* _Excerpted text_
Section 9.13. POSIX IPC


9.13. POSIX IPC

The POSIX 1003.1b-1993 (POSIX93) standard introduced a set of IPC interfaces as part of the POSIX Real-time Extensions. Collectively known as POSIX IPC, these interfaces define functions for message queues, semaphores, and shared memory. The POSIX IPC functions are rather different from their XSI counterparts.

Mac OS X 10.4 does not provide POSIX message queues. It does, however, provide the POSIX semaphore and shared memory interfaces.


In contrast to XSI IPC, which uses keys as IPC identifiers, POSIX IPC uses string names for IPC objects. The Single UNIX Specification specifies several things about IPC names but leaves several other things unspecified and therefore open to implementation-specific behavior, as shown in the following examples.

  • It is unspecified whether an IPC name appears in the file system. Mac OS X does not require the name to be present in the file system, and if it is, its presence does not affect the behavior of POSIX IPC calls.

  • Mac OS X allows an IPC name to be at most 31 characters long (including the terminating NUL character).

  • If an IPC name begins with the slash character, any caller of an IPC open function (such as sem_open() or shm_open()) with the same name refers to the same IPC object, as long as that name has not been removed.

  • If an IPC name does not begin with the slash character, the effect is implementation-defined. Mac OS X treats this case identically to the case when the name does begin with a slash character.

  • The interpretation of slash characters other than the leading slash character in a name is implementation-defined. Mac OS X treats a slash character in an IPC name as any other character. In particular, unlike file system pathnames, it does not canonicalize multiple slash characters. For example, the following IPC names are valid and different on Mac OS X: ipcobject, /ipcobject, //ipcobject, and /ipcobject/.

9.13.1. POSIX Semaphores

A named POSIX semaphore is created using sem_open() and deleted using sem_unlink(). sem_open() is also used to connect the calling process to an existing semaphore. sem_close() closes an open semaphore. These functions resemble the open(), unlink(), and close() functions for files. In fact, like open(), sem_open() accepts the O_CREAT and O_EXCL flags to determine whether the named object is only being accessed or also being created. However, instead of integer-based file descriptors, the semaphore functions deal with pointers to sem_t structures.

* _Extracted material_

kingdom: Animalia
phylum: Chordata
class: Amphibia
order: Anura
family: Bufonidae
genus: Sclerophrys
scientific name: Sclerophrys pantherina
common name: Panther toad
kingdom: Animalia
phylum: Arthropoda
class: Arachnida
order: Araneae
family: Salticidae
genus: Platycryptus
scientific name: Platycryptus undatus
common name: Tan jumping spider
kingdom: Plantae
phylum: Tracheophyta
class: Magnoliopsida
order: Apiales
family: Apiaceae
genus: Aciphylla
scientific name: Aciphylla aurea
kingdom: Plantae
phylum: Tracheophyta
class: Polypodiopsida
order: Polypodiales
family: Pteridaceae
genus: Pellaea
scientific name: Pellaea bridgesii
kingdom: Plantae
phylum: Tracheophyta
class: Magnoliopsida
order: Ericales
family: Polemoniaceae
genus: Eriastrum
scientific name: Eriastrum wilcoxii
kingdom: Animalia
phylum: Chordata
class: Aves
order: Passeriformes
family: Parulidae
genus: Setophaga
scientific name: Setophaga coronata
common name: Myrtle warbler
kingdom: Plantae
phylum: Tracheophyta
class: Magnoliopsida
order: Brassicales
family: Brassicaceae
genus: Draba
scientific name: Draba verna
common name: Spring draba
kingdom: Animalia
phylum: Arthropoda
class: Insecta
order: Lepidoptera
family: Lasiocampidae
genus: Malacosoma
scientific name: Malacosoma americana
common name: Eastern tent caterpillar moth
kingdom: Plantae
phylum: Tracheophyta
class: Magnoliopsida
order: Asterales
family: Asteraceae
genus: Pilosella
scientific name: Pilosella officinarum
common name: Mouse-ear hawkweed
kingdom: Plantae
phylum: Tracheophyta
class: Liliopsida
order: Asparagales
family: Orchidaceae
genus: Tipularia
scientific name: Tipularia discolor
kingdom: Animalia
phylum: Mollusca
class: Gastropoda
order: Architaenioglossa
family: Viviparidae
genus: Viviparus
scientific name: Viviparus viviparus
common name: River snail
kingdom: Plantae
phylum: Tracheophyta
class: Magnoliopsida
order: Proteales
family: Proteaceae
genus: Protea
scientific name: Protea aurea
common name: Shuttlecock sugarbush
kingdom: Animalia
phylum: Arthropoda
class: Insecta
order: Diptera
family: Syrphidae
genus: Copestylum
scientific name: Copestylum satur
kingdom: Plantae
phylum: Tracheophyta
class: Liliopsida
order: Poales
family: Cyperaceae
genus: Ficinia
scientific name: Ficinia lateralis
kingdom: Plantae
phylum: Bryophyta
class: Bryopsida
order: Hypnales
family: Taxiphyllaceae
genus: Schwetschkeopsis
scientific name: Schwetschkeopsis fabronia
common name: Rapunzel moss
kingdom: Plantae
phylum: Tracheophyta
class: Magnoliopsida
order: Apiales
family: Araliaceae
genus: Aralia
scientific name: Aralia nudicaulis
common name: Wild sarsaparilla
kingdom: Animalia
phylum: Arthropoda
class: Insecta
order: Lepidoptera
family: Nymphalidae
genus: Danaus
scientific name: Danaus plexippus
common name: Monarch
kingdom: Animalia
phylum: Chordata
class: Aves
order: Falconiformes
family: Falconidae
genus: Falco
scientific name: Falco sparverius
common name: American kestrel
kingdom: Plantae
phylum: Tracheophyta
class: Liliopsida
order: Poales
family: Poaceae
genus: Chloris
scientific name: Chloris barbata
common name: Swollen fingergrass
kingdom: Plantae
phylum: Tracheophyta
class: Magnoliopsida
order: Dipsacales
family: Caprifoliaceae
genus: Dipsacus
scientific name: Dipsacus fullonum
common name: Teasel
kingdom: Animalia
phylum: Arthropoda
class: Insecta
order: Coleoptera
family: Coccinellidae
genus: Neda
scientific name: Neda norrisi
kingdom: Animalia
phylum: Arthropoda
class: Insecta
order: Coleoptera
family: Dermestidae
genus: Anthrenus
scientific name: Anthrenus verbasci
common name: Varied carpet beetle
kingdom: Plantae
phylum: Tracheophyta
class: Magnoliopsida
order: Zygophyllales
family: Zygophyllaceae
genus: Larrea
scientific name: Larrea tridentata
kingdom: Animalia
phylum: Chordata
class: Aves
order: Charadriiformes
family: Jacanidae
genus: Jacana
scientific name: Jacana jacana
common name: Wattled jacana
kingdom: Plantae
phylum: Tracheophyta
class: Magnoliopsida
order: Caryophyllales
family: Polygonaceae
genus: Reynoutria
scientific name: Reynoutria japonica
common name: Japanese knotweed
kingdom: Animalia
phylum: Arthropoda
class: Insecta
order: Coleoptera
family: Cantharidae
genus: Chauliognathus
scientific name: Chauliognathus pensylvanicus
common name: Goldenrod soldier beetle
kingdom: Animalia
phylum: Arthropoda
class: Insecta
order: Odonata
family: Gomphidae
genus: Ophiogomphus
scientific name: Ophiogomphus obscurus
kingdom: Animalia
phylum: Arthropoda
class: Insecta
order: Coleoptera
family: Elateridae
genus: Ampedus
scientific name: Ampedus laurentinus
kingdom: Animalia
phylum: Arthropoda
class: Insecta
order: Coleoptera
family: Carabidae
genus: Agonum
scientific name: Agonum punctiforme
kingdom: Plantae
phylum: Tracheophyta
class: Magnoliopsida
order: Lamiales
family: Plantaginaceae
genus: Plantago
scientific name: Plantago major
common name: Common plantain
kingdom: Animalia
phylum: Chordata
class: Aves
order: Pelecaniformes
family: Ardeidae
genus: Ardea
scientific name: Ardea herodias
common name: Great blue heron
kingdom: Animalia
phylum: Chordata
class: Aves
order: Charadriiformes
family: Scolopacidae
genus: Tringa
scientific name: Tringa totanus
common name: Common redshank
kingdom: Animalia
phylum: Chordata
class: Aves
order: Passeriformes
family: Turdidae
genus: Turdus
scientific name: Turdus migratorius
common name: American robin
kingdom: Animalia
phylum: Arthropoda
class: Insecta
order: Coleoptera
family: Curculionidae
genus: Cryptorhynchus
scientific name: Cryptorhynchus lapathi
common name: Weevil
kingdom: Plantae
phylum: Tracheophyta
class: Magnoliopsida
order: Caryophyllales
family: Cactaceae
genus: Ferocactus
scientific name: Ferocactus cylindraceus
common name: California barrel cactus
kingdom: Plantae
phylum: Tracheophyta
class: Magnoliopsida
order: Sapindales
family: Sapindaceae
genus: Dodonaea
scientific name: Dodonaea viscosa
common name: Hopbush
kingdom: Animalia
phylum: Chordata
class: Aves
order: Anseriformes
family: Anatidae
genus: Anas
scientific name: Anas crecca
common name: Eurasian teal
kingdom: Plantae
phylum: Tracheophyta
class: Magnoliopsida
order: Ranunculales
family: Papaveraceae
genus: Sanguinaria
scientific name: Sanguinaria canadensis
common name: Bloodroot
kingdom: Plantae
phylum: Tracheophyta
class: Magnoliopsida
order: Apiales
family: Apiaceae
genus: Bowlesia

* _Your goal_
Change "XSI" to "System V" in the POSIX IPC section, giving the passage that begins at the words "Section 9.13. POSIX" and stops after "the following examples.".

* _Answer to this exercise_
Section 9.13. POSIX IPC


9.13. POSIX IPC

The POSIX 1003.1b-1993 (POSIX93) standard introduced a set of IPC interfaces as part of the POSIX Real-time Extensions. Collectively known as POSIX IPC, these interfaces define functions for message queues, semaphores, and shared memory. The POSIX IPC functions are rather different from their System V counterparts.

Mac OS X 10.4 does not provide POSIX message queues. It does, however, provide the POSIX semaphore and shared memory interfaces.


In contrast to System V IPC, which uses keys as IPC identifiers, POSIX IPC uses string names for IPC objects. The Single UNIX Specification specifies several things about IPC names but leaves several other things unspecified and therefore open to implementation-specific behavior, as shown in the following examples.